>If the use value does not matter, then why do we have such a diversity of
>products?
To make money. Why else? Henry Ford said that he wasn't in business to make cars, he was in it to make money, and any contemporary capitalist would agree. Like ExxonMobil president Rex Tillerson, who told the Wall Street Journal a few months ago explaining why the company was holding back on exploration, "You give me a choice of producing more barrels, or making more money, I am going to make more money every time."
> If the only thing that matters for the capitalist, why does
>he/she take a considerable risk of developing new products i.e. why is
>he/she risking the 'exchange value' for creating new "use value?"
To make money. Why else?
Sometimes being the first to market with a new product can make you a big bundle (e.g., the iPod). Sometimes not, and you fail. But it's the drive for higher-than-average profits that drives innovation - not for engineers, but for corporate managers who hire engineers.
> And how
>about joint stock companies that separate ownership and business decision
>making. Do "capitalists" (stock holders) also care only about exchange
>value?
If you mean the value of a stock on the exchange, you bet. That's the only thing they care about.

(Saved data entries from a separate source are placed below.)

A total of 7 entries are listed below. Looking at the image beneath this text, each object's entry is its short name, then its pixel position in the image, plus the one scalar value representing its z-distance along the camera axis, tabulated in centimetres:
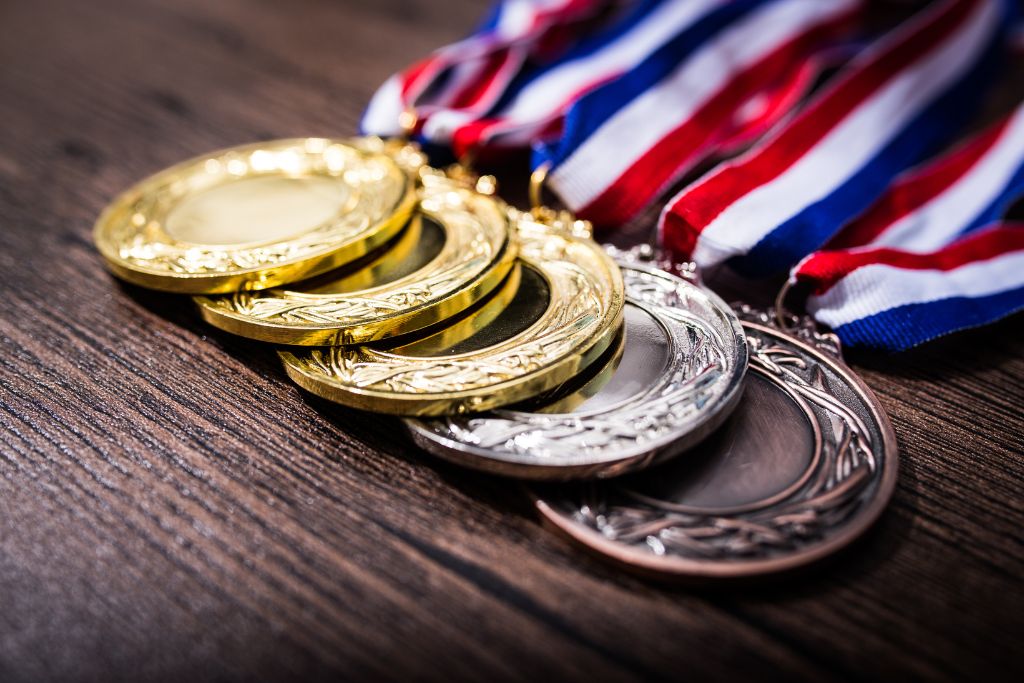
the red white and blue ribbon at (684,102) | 26
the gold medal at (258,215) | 23
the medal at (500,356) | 21
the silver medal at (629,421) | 20
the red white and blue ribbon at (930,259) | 23
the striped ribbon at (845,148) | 25
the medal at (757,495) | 20
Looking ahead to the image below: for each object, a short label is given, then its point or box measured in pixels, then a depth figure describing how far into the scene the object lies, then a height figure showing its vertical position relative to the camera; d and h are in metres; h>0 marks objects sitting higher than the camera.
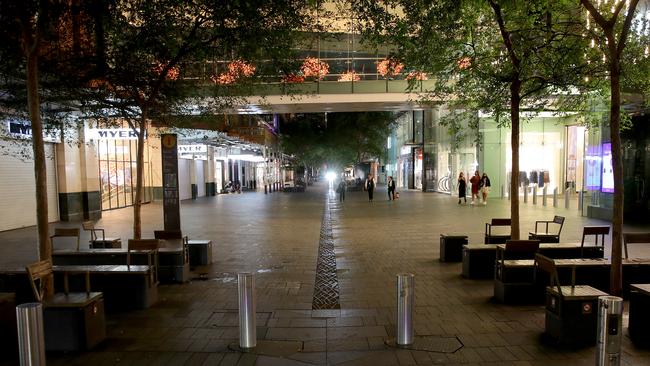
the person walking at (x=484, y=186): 22.34 -1.21
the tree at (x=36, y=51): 5.62 +1.91
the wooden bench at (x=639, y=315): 4.96 -1.79
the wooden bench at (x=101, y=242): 9.74 -1.60
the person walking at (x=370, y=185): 27.02 -1.29
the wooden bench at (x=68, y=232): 9.41 -1.31
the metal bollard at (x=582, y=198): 17.58 -1.51
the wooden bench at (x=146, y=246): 7.23 -1.26
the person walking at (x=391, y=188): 27.00 -1.46
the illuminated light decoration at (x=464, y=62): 9.15 +2.16
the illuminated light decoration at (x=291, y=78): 9.41 +1.94
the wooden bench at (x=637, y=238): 7.39 -1.33
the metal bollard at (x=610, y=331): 3.72 -1.46
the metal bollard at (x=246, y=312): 4.97 -1.63
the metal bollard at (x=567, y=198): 19.45 -1.68
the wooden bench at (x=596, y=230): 8.08 -1.30
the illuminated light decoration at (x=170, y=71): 9.18 +2.13
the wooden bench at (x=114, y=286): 6.50 -1.71
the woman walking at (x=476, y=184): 22.41 -1.10
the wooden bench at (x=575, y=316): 4.91 -1.75
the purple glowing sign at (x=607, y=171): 15.49 -0.40
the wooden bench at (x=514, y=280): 6.48 -1.77
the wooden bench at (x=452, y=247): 9.47 -1.81
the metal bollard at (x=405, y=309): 4.94 -1.63
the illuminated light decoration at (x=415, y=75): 9.33 +1.93
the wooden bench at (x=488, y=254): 8.03 -1.72
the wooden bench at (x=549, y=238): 9.47 -1.66
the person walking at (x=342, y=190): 28.33 -1.66
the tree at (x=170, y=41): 7.86 +2.42
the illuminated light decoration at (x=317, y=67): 15.27 +3.84
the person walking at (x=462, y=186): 23.55 -1.24
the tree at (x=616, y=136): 5.79 +0.31
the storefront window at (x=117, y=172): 23.94 -0.12
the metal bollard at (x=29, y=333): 3.82 -1.40
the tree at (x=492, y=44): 7.81 +2.30
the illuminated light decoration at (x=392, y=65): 9.03 +2.08
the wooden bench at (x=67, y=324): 4.89 -1.69
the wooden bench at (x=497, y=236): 9.54 -1.65
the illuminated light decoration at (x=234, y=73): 9.89 +2.22
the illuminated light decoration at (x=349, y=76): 20.14 +4.11
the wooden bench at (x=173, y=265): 8.02 -1.75
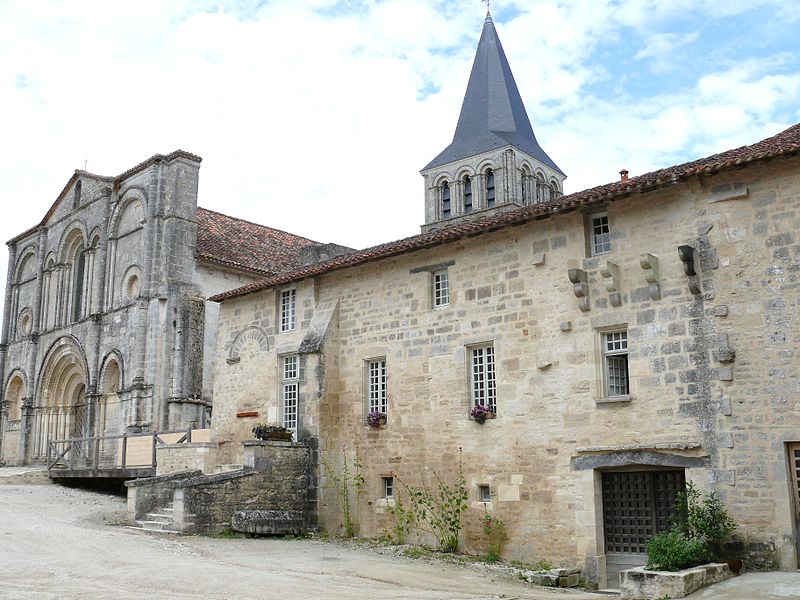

> And if so, how do they make the management who are de facto
>*employees* but who are also the decision makers to care only about exchange
>value which they fork over to the capitalists? And how about employee-owned
>stock corporations, are their owners capitalists who care only about
>exchange value and exploit themselves as workers? And then, there is pesky
>automation. Today, great value is produced by automated production line
>with minimal human involvement and with future technological advances it is
>likely that most material production will be carried by robots controlled by
>a handful of software engineers.
Aside from the fact that the LTV views capital as embodied labor, you're dreaming if you think the cappos will ever give up on human labor. The proletariat has doubled worldwide over the last decade or so.